[Extracted data entries]
────

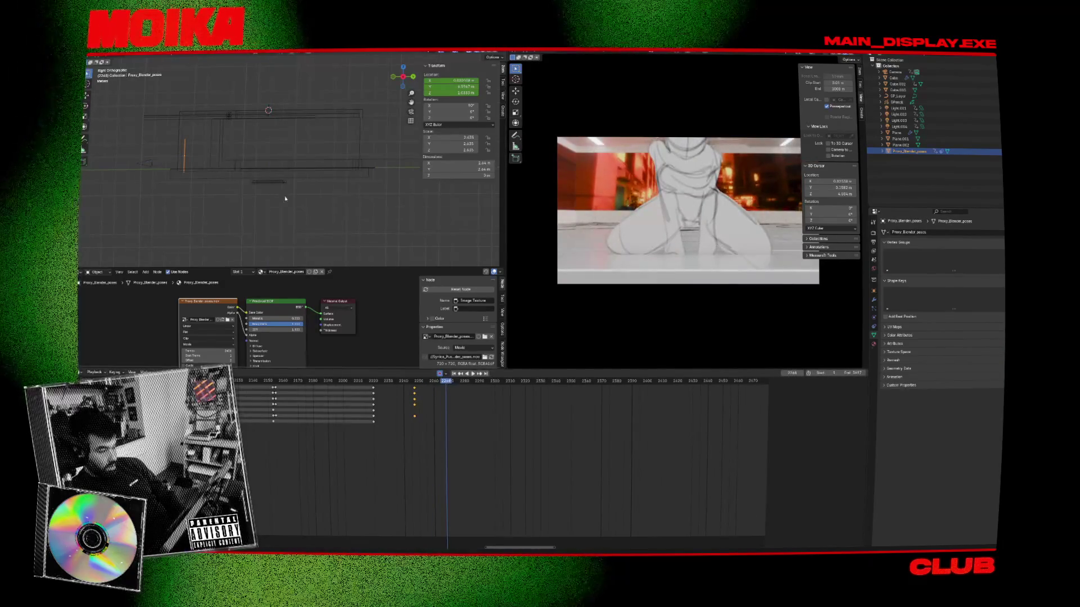
Step: Rotate the camera around Z at keyframe 2260, then about one degree more
click(151, 163)
key(Down)
key(r)
click(313, 157)
key(g)
key(Escape)
key(r)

────

Aim of the task :: The records above are to be transcribed in full, with images omitted.

Answer to this task ::
Step: Rotate the camera around Z at keyframe 2260, then about one degree more
click(151, 163)
key(Down)
key(r)
click(313, 157)
key(g)
key(Escape)
key(r)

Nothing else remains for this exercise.